__WORK REQUIRED__.
Retype every line of text in each row below without changing a word, and leave the pictures out.

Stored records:
◆ ◆ ◆ ◆ ◆ ◆ ◆

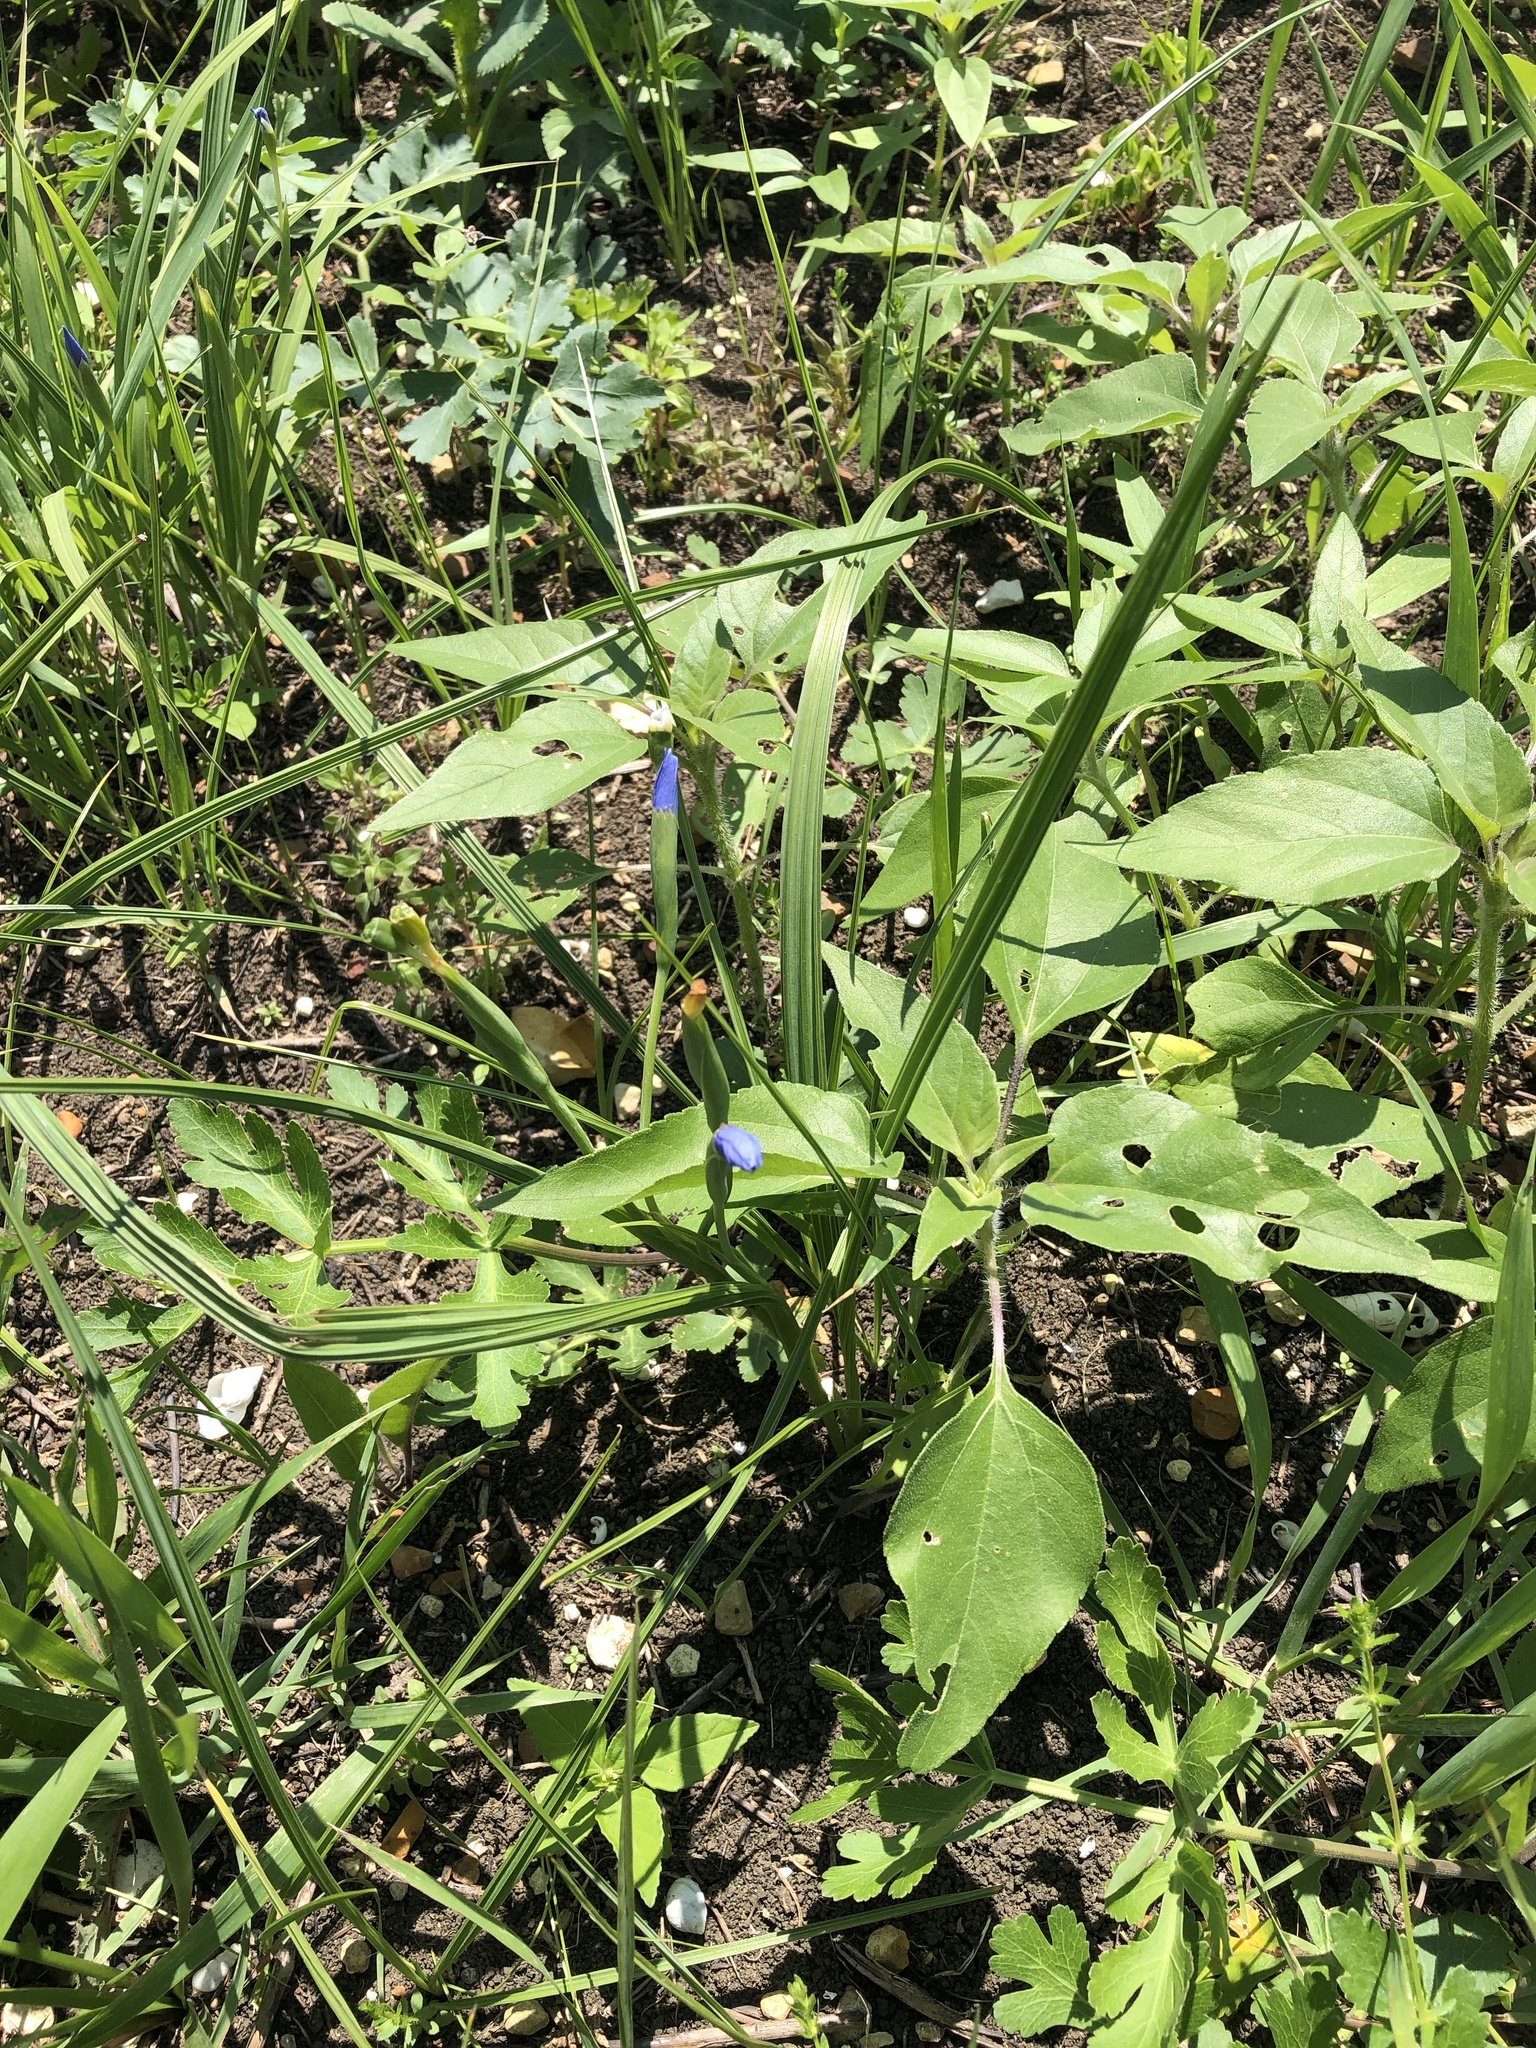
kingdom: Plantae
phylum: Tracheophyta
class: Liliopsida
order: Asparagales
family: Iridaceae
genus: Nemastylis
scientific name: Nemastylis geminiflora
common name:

◆ ◆ ◆ ◆ ◆ ◆ ◆

__RESPONSE FOR THIS EXERCISE__.
kingdom: Plantae
phylum: Tracheophyta
class: Liliopsida
order: Asparagales
family: Iridaceae
genus: Nemastylis
scientific name: Nemastylis geminiflora
common name:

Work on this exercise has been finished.